Officers confiscated Manuel’s phone and recorder during his arrest and did not return them upon his release, Manuel told CPJ.
Chiluvia said he believed that Manuel had been targeted because he works for Radio Despertar, a media outlet owned by the National Union for the Total Independence of Angola (UNITA), the country’s largest opposition party.
“The government of Angolan President João Lourenço must rein in the country’s security forces and ensure that journalists are able to cover newsworthy events without being arbitrarily detained or harassed with orders to repeatedly appear before police,” said CPJ’s Africa Program coordinator, Angela Quintal. “Authorities should drop their investigation into reporter Jorge Manuel, return his equipment, and allow him and all other members of the press to work freely.”
Manuel said that police rounded up everyone at the protest and forced them into police vans. He said that he identified himself as a journalist when he arrived at the police station, and Chiluvia told CPJ that Radio Despertar repeatedly contacted police during Manuel’s detention to explain that he was a member of the press covering the protest.
Manuel said he was held in a cell at the Sequele police station with other detainees, and the only food available was brought by detainees’ families. He told CPJ that detainees had nothing to cover themselves with while they slept on the bare floor, and that the facility’s toilets were out of order and detainees had to use plastic bags.
“It was all a terrible ordeal, I wasn’t beaten but I feel psychologically beaten,” the journalist told CPJ. Camgombe told CPJ that the journalist almost spent another night in jail when, on April 12, Sequele police claimed that their printer had run out of ink and that they could not print his release form.

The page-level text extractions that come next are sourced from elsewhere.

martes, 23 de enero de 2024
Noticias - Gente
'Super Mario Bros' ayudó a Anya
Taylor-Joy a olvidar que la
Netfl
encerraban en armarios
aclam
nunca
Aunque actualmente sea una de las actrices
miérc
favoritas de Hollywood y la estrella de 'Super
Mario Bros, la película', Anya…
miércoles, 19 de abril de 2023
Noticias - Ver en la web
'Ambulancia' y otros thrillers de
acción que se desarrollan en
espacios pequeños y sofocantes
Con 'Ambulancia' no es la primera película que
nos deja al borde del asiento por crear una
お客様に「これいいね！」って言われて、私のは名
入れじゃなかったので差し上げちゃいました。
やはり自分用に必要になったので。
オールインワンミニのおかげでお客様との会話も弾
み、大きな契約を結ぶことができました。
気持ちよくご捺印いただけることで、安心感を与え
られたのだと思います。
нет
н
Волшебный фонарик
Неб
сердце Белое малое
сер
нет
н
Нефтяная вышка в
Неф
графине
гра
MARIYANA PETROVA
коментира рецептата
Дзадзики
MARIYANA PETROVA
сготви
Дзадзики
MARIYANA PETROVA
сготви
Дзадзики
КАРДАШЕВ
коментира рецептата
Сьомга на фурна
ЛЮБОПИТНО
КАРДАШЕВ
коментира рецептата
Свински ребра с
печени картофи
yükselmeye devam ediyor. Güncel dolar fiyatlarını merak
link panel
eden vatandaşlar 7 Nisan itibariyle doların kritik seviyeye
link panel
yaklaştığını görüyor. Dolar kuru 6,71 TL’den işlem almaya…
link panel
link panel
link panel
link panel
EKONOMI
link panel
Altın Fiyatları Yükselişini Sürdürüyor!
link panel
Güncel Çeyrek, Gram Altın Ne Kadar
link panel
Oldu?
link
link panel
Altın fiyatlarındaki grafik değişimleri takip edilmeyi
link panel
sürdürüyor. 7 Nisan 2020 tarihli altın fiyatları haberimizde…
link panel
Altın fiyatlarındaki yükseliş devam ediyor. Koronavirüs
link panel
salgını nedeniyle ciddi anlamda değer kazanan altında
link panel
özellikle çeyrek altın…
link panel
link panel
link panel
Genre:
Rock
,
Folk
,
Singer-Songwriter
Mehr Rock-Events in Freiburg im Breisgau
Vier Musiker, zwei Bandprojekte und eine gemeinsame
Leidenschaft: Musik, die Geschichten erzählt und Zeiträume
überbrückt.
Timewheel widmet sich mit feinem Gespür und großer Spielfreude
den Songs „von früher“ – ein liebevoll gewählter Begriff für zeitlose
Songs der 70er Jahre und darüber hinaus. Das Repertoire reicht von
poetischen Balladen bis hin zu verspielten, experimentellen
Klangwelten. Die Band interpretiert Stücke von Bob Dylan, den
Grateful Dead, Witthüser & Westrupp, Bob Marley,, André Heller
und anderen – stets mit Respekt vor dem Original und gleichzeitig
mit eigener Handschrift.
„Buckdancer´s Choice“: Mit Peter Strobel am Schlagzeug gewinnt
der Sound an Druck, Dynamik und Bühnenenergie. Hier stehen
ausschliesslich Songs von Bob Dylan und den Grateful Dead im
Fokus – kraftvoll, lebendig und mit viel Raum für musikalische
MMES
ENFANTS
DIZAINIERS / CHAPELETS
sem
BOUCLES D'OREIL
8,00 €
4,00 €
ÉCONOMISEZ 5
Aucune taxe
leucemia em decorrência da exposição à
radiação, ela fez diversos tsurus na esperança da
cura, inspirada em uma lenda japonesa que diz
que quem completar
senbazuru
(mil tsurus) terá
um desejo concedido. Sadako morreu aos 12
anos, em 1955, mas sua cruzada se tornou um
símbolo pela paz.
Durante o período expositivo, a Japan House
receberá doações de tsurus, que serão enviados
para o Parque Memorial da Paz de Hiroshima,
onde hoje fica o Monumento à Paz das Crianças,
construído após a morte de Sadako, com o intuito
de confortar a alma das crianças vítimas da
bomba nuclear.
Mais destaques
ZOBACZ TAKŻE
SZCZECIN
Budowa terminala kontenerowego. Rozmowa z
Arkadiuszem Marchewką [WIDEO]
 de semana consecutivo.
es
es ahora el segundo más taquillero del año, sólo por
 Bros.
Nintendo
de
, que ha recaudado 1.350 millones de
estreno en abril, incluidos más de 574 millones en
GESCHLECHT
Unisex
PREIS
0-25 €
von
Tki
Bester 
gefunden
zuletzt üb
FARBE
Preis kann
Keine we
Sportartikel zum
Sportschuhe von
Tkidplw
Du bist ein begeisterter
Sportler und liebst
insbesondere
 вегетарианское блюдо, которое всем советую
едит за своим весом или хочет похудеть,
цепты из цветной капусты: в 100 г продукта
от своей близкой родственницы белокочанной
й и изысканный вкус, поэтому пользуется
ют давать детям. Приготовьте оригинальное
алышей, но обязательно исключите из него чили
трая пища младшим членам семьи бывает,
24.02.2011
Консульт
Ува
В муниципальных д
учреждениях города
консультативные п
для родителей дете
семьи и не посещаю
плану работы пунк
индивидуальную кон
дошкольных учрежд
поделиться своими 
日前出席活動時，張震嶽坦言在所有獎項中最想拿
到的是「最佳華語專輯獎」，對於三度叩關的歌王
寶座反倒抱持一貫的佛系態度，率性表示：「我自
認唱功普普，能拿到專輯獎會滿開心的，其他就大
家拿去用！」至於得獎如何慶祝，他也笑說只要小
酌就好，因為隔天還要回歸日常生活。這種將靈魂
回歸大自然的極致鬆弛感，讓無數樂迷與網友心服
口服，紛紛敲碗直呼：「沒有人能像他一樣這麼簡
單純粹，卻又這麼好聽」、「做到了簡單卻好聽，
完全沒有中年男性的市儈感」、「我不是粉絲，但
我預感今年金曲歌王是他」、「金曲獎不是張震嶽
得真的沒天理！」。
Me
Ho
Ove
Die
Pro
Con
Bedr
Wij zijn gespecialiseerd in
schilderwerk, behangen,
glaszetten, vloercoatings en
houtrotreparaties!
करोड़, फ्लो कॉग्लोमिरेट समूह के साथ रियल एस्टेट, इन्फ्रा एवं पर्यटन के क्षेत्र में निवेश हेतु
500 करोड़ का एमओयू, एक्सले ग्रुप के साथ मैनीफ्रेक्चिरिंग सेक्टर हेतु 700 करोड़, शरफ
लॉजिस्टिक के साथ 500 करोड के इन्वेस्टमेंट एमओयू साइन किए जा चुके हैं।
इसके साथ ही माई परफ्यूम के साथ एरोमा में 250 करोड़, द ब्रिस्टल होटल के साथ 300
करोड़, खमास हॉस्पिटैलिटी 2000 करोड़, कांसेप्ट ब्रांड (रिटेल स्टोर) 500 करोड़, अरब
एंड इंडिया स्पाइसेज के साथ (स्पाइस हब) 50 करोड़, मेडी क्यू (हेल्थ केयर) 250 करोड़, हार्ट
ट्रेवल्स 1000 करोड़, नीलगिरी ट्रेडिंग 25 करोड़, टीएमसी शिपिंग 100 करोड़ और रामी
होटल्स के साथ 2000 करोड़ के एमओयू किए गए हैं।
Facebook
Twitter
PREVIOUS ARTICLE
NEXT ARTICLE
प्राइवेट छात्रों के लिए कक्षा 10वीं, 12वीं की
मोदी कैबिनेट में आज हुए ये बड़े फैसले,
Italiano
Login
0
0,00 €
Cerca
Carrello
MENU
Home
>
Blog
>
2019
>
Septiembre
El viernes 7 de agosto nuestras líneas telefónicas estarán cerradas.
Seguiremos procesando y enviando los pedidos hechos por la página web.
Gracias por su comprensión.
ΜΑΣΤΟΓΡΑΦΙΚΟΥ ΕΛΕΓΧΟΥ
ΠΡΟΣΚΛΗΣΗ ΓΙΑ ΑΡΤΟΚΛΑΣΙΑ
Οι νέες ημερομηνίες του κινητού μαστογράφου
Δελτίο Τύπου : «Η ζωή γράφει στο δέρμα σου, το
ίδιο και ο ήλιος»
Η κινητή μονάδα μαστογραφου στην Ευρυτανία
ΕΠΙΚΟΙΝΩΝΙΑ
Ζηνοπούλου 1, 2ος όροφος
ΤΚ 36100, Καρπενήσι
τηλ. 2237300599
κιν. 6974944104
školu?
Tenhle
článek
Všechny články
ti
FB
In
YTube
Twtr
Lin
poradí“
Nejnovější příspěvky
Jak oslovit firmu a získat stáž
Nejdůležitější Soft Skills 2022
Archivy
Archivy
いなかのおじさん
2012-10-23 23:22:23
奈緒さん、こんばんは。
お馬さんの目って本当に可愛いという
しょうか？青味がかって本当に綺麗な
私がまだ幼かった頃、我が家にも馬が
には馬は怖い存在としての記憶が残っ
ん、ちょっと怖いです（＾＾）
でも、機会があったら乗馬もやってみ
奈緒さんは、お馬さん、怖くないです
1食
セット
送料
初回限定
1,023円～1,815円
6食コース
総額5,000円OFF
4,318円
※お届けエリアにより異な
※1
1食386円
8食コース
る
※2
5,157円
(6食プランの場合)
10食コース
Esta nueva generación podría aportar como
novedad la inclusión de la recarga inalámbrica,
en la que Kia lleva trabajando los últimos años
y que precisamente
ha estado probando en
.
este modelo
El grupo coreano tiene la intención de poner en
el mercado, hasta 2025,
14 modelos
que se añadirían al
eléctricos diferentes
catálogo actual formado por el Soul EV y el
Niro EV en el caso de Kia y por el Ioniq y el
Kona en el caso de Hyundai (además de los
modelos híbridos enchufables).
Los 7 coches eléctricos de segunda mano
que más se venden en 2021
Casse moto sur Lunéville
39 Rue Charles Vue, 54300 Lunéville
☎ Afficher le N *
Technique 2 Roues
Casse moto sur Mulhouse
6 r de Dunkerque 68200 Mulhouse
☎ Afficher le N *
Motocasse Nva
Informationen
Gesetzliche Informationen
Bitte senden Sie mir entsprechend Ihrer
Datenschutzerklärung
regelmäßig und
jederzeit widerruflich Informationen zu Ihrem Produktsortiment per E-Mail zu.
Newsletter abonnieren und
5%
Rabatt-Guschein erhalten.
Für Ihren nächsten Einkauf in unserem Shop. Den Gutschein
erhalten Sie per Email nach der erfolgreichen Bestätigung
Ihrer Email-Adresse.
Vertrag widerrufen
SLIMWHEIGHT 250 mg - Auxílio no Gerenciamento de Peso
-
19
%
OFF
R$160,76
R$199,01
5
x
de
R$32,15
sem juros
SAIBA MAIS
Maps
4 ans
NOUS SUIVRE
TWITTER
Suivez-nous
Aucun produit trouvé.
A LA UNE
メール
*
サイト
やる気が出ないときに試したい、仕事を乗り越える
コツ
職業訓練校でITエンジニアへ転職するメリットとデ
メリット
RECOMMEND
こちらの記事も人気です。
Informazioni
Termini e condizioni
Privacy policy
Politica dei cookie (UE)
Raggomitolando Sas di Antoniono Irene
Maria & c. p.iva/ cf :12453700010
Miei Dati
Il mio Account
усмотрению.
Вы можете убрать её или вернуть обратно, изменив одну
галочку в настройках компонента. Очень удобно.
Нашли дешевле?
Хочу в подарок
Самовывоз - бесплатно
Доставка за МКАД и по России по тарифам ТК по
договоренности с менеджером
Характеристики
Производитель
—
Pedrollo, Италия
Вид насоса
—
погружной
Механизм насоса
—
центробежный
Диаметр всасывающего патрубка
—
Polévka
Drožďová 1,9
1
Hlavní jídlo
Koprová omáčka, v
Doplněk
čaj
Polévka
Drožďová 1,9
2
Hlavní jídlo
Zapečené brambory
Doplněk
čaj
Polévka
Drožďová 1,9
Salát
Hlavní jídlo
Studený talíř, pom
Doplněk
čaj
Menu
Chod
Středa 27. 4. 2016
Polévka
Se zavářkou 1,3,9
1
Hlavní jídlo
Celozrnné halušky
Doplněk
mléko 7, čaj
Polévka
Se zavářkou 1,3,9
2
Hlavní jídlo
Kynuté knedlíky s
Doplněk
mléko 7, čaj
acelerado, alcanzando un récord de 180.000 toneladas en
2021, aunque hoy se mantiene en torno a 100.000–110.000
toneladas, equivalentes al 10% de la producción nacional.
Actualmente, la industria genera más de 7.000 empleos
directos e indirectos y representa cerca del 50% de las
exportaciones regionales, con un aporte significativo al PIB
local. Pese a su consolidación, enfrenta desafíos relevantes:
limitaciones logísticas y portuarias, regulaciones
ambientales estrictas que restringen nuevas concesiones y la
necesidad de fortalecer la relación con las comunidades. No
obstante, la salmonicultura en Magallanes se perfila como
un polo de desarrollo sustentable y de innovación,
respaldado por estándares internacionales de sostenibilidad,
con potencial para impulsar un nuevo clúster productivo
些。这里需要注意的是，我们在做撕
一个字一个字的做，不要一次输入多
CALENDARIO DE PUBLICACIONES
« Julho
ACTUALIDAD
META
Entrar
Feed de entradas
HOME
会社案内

Manuel was released after being interviewed on April 12 by a public prosecutor, who told him that he had been held for five days because no one was available “to instruct the process,” Manuel told CPJ.
Luanda police spokesman Nestor Goubel told CPJ by phone that Manuel had not identified himself as a journalist when he was arrested and had only done so when he was in custody at the police station.
Asked why Manuel had remained in detention for more than five days after having identified himself as a journalist, Goubel declined to comment further, saying only that police were investigating whether he had helped to erect barricades as part of the protest. He said that Manuel was arrested with a large group of squatters who had invaded property and had resisted attempts by authorities to evict them.
Camgombe told CPJ that Manuel was working to cover the protests at the time of his arrest.
Teixeira Candido, secretary-general of the Union of Angolan Journalists, told CPJ by phone that Manuel’s prolonged detention seriously violated Angola’s criminal procedure law, which states that suspects can only be held for up to 48 hours before they are granted a hearing.
In October 2020, CPJ documented Angolan authorities’ harassment, beatings, and detentions of journalists covering protests in Luanda.
In those incidents, police confiscated equipment from journalists at the broadcaster Radio Essencial and its sister publication Valor Económico. On April 13, Radio Essencial Director Emidio Fernando told CPJ via messaging app that authorities still had not returned their equipment.